Conventionally, an optical fiber carrying continuous light at a single wavelength transmits no data (other than that the light source is on). Amplitude modulation is what carries the information; wavelength-division multiplexing (using more than one wavelength at a time) can further boost the data rate. However, there is another way to transmit information over a fiber, and that is by exploiting its spatial modes. In one very interesting approach developed by Roberto Di Leonardo and Silvio Bianchi at the Università di Roma La Sapienza (Rome, Italy), the information is in the form of a controllable pattern of light spots.
The researchers use a spatial light modulator (SLM) to modify a multimode fiber's incoming beam; the result is that the fiber's output consists of a hologram made up of one or more spots, each with an independently controllable position.1 The concept could someday be useful in endomicroscopy, allowing scanning of a specimen through a section of fiber encased in a thin rigid needle.
Direct-search algorithm
The researchers use a large-mode-area fiber, which can transmit thousands of modes; with a 105 μm diameter core and a 0.22 numerical aperture, the chosen 2 m section of fiber carries on the order of 3770 modes. Laser light at 532 nm is expanded and collimated to fill the active area of a phase-only SLM with 1024 × 768 pixels. The light reflected from the SLM is focused onto a pinhole that passes only the first-order modulated beam, which is then refocused into the input end of the fiber.

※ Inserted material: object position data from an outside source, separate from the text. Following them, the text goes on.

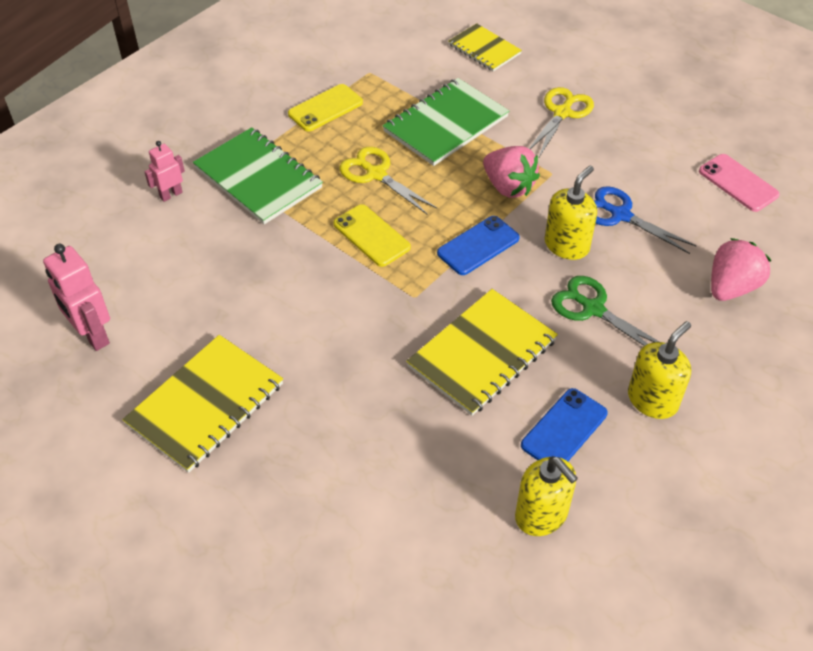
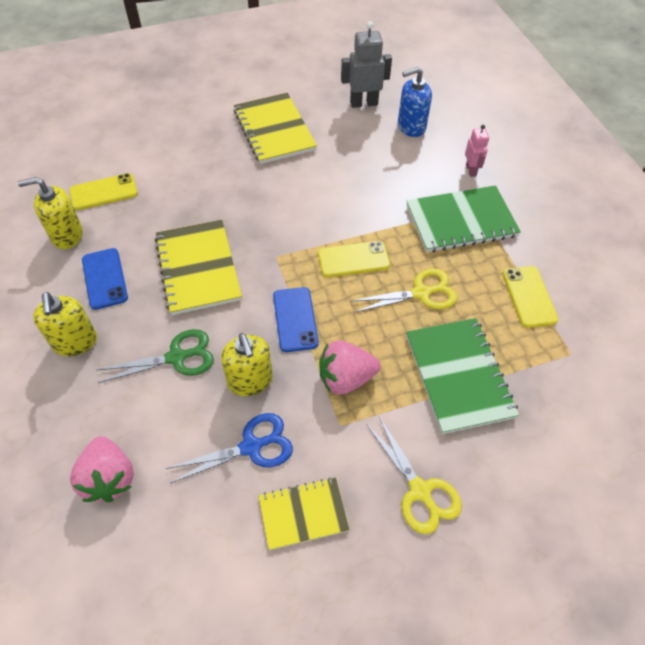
camera: 120 degrees right, 5 degrees up
(92, 335) = (363, 103): pink robot -> grey robot
(118, 270) = (411, 127): none -> blue soap dispenser
(447, 527) = (103, 192): none -> yellow phone
(484, 49) = (568, 480): yellow notebook -> yellow notebook (303, 514)
(738, 183) = (211, 597): pink phone -> none

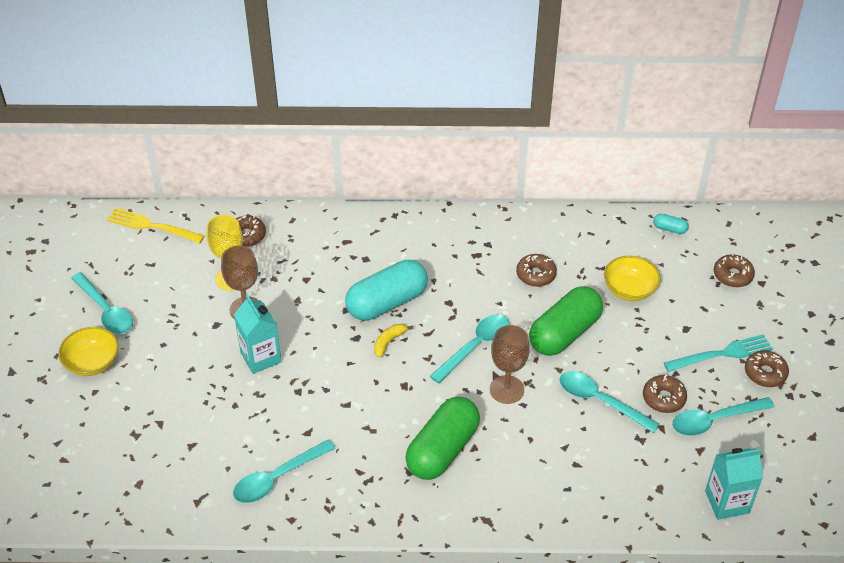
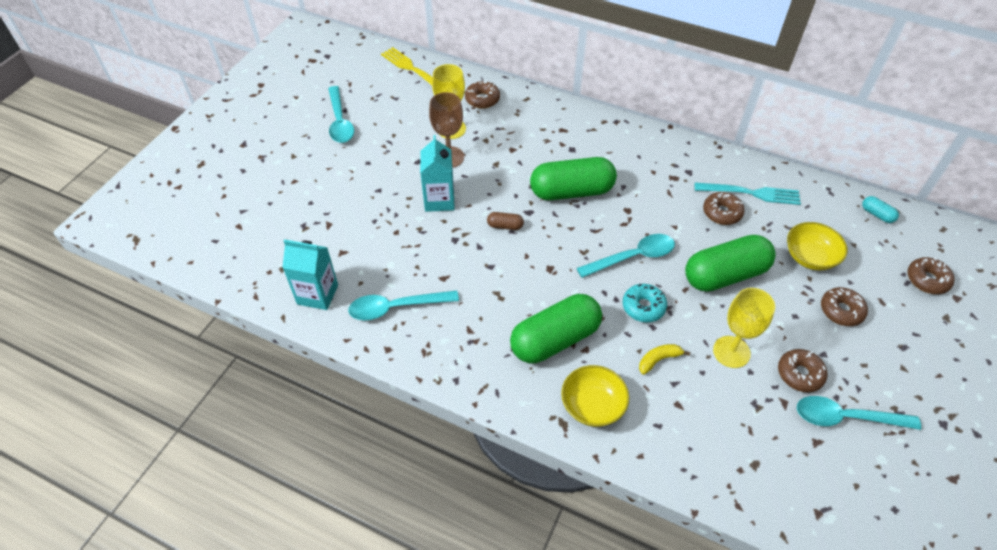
camera: 25 degrees right, 5 degrees up
(92, 362) = (306, 158): yellow bowl -> yellow bowl (592, 406)
(340, 360) = (505, 226): none -> brown capsule
(387, 302) = (571, 191): turquoise capsule -> green capsule
(389, 342) = (555, 225): yellow banana -> yellow banana (658, 360)
(507, 389) = (643, 307): brown goblet -> turquoise donut
(600, 401) = (731, 352): turquoise spoon -> yellow goblet
(722, 354) = (883, 353): turquoise fork -> turquoise fork (751, 193)
(727, 502) = (824, 509): turquoise carton -> turquoise carton (317, 294)
(765, 373) = (924, 390): brown donut -> brown donut (841, 311)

At the other end of the fiber, exiting light is collimated, passed through a linear polarizer, and directed onto a CMOS camera. Without any phase modulation, the output looks like what one would expect: a speckle pattern. But the researchers apply an iterative direct-search algorithm, which starts out with a random phase iteration on the SLM but then uses a merit function to home in on the desired fiber output.
The algorithm maximizes the product of the desired spots' intensities, and converges on the desired solution after about 2500 iterations. The optimization takes about 10 minutes, limited by the data acquisition of the camera. However, once the phase modulation is determined, it can be used quickly at any time in the future, at least if the fiber length is unchanging enough in shape that it does not change the modes.

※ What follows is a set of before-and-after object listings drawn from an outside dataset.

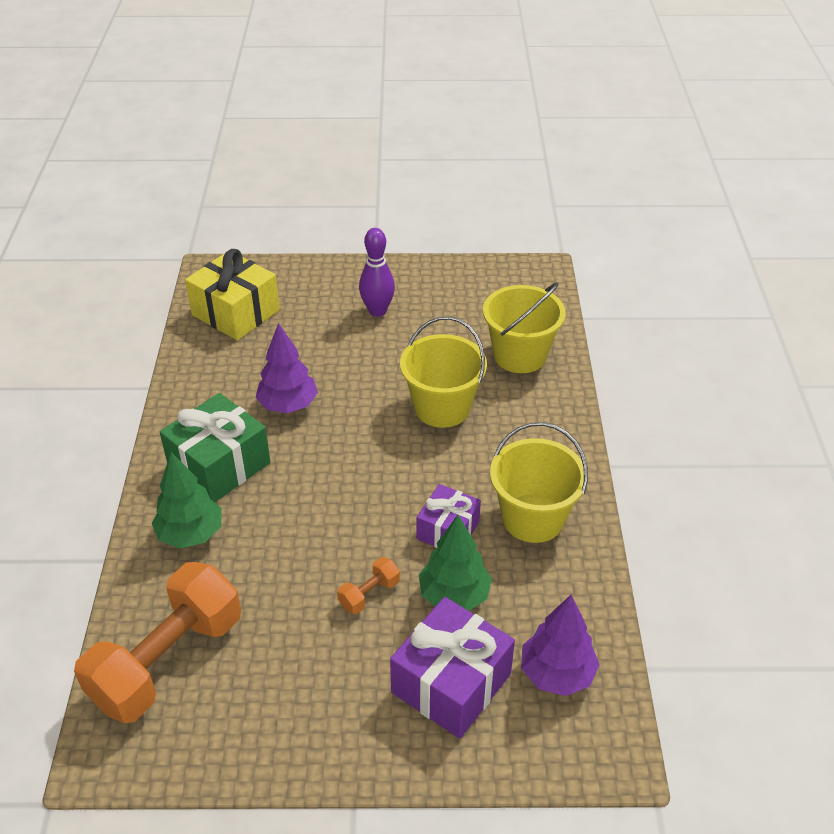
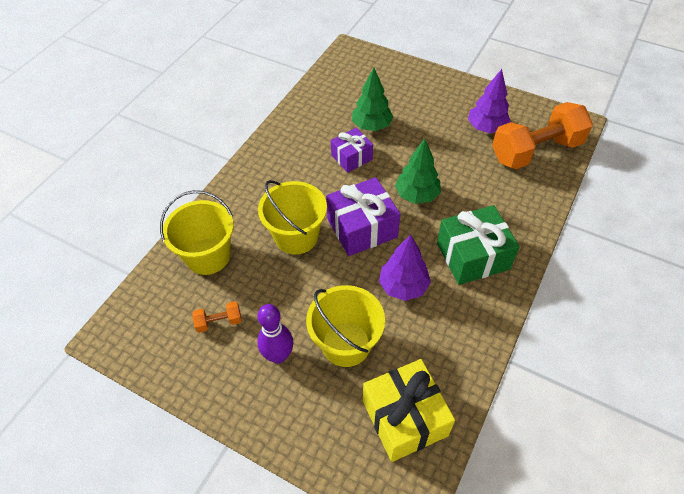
camera: 150 degrees left, 10 degrees up
(191, 534) = (506, 214): green tree -> green tree (417, 195)
(369, 594) = (415, 143): orange dumbbell -> orange dumbbell (219, 322)
(451, 683) = (398, 94): purple gift -> purple gift (362, 228)
(533, 518) = (300, 146): yellow bucket -> yellow bucket (346, 344)
(557, 674) = (348, 80): purple tree -> purple tree (486, 128)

The peak intensity of a single optimized spot is about 35 times that of a speckle in the initial nonoptimized speckle pattern. When a multiple of spots is created, the intensity of each spot decreases, but the total light power (sum of all spot powers) increases slightly.

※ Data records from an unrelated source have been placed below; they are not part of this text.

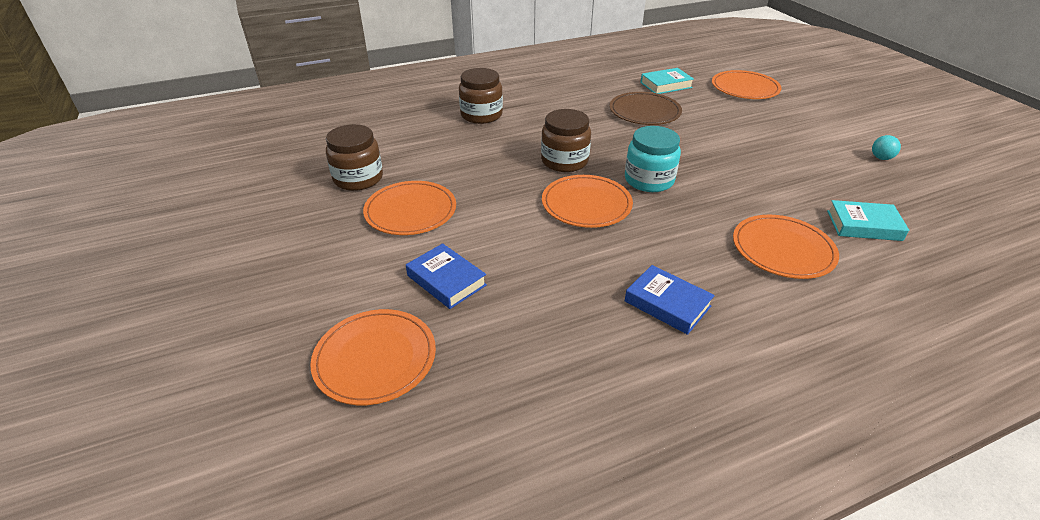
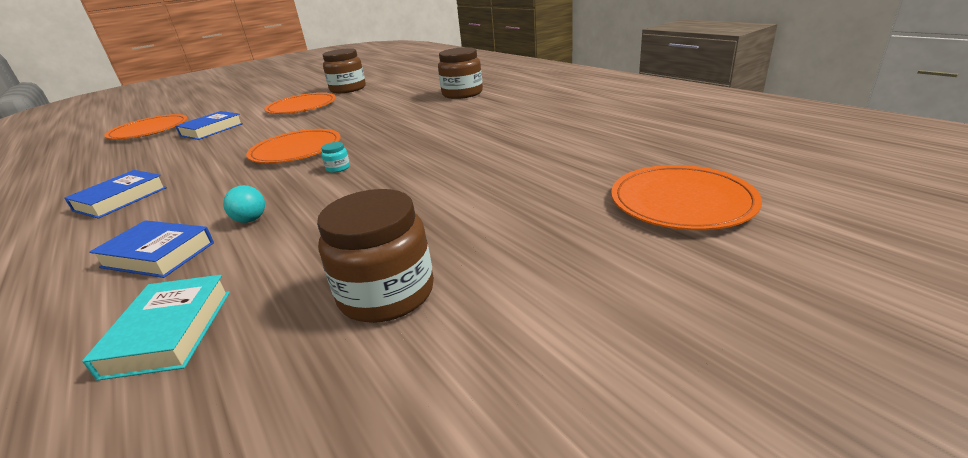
camera: 80 degrees right, 10 degrees down
(564, 161) = (378, 131): brown jar -> brown jar (386, 293)
(644, 111) = (515, 146): brown plate -> none
(649, 180) = (338, 168): turquoise jar -> turquoise jar, size x0.41
(666, 85) = (619, 146): turquoise book -> none
(783, 249) = (158, 255): orange plate -> blue book
(881, 158) = (424, 383): turquoise ball -> turquoise ball (250, 220)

The setup is able to project holograms that are patterns of spots, which can be either static or moving images. The researchers have created a mathematical model of the process, allowing them to calculate the relative intensities of the spots in a two-spot pattern as a function of the phase modulation, which could be useful for modeling the intensity ratio for two superposed single traps in holographic optical tweezers.
"We're now working on the nanofabrication of micro-optics on the fiber tip to increase the numerical aperture of the outgoing light," says Di Leonardo. "That will allow both a higher resolution for microscopy application and the possibility of producing tighter focused spots for optical trapping."
Possible configurations for endomicroscopy could include one or more spots being scanned. "The easiest, although slowest, strategy would be that of scanning a single spot while simultaneously collecting fluorescent light through the same fiber," notes Di Leonardo.
REFERENCE
1. R. Di Leonardo and S. Bianchi, Opt. Exp., 19, 1 (Jan. 3, 2011).